Segment Start: PROVIDED INFORMATION

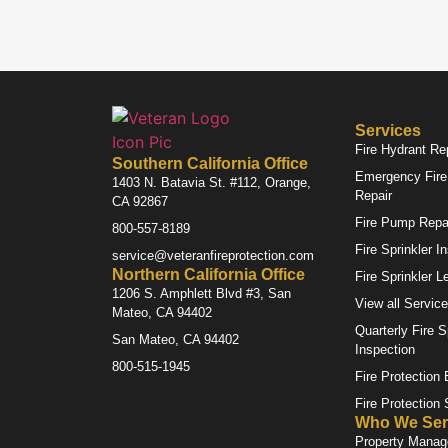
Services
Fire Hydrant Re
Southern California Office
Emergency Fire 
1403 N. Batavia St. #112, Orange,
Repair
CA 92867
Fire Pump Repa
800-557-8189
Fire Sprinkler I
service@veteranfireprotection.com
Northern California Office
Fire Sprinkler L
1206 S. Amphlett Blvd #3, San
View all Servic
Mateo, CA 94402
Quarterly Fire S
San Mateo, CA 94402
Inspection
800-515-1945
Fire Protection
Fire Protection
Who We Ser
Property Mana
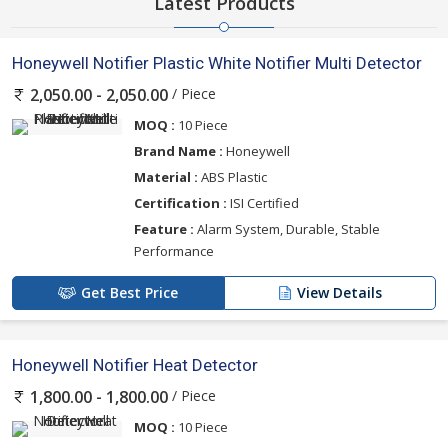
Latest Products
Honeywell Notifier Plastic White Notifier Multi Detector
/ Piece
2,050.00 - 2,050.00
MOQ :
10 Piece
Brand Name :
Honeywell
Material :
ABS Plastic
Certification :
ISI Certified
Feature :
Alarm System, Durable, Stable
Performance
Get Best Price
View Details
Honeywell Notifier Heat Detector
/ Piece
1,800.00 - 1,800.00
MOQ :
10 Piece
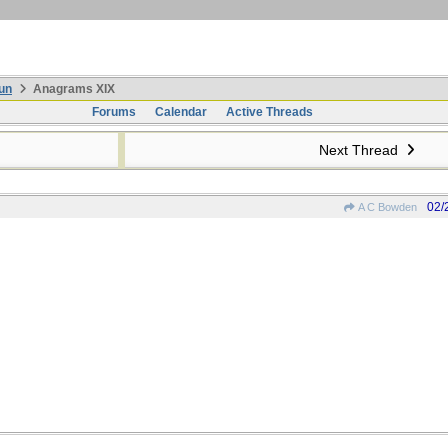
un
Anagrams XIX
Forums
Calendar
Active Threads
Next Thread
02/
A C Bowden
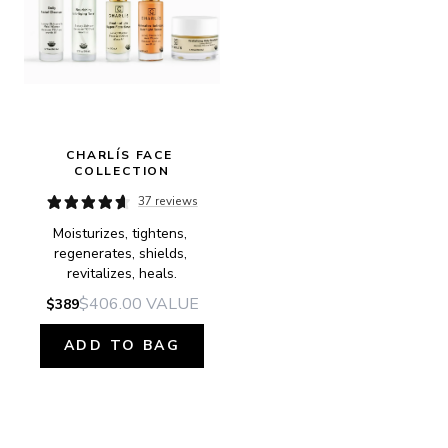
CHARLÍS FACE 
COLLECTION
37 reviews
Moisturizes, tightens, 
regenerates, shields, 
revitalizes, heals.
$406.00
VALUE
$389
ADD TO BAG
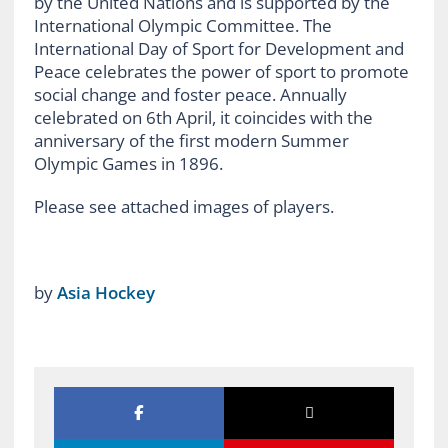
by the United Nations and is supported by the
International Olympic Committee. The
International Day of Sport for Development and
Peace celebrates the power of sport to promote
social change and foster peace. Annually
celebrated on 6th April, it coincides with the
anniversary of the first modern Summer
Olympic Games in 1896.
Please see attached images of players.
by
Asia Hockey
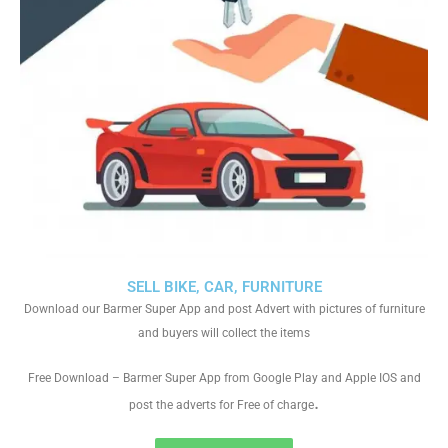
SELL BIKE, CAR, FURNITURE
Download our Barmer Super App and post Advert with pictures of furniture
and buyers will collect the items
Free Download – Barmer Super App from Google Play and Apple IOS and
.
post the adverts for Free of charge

Segment End: PROVIDED INFORMATION

[EXERCISE DIRECTIONS]:
Swap every "Piece" in the material above for "Unit" and write out all of its text again with nothing else changed. Leave out the picture markers.

[RESPONSE AREA]:
Services
Fire Hydrant Re
Southern California Office
Emergency Fire 
1403 N. Batavia St. #112, Orange,
Repair
CA 92867
Fire Pump Repa
800-557-8189
Fire Sprinkler I
service@veteranfireprotection.com
Northern California Office
Fire Sprinkler L
1206 S. Amphlett Blvd #3, San
View all Servic
Mateo, CA 94402
Quarterly Fire S
San Mateo, CA 94402
Inspection
800-515-1945
Fire Protection
Fire Protection
Who We Ser
Property Mana
Latest Products
Honeywell Notifier Plastic White Notifier Multi Detector
/ Unit
2,050.00 - 2,050.00
MOQ :
10 Unit
Brand Name :
Honeywell
Material :
ABS Plastic
Certification :
ISI Certified
Feature :
Alarm System, Durable, Stable
Performance
Get Best Price
View Details
Honeywell Notifier Heat Detector
/ Unit
1,800.00 - 1,800.00
MOQ :
10 Unit
un
Anagrams XIX
Forums
Calendar
Active Threads
Next Thread
02/
A C Bowden
CHARLÍS FACE 
COLLECTION
37 reviews
Moisturizes, tightens, 
regenerates, shields, 
revitalizes, heals.
$406.00
VALUE
$389
ADD TO BAG
by the United Nations and is supported by the
International Olympic Committee. The
International Day of Sport for Development and
Peace celebrates the power of sport to promote
social change and foster peace. Annually
celebrated on 6th April, it coincides with the
anniversary of the first modern Summer
Olympic Games in 1896.
Please see attached images of players.
by
Asia Hockey
SELL BIKE, CAR, FURNITURE
Download our Barmer Super App and post Advert with pictures of furniture
and buyers will collect the items
Free Download – Barmer Super App from Google Play and Apple IOS and
.
post the adverts for Free of charge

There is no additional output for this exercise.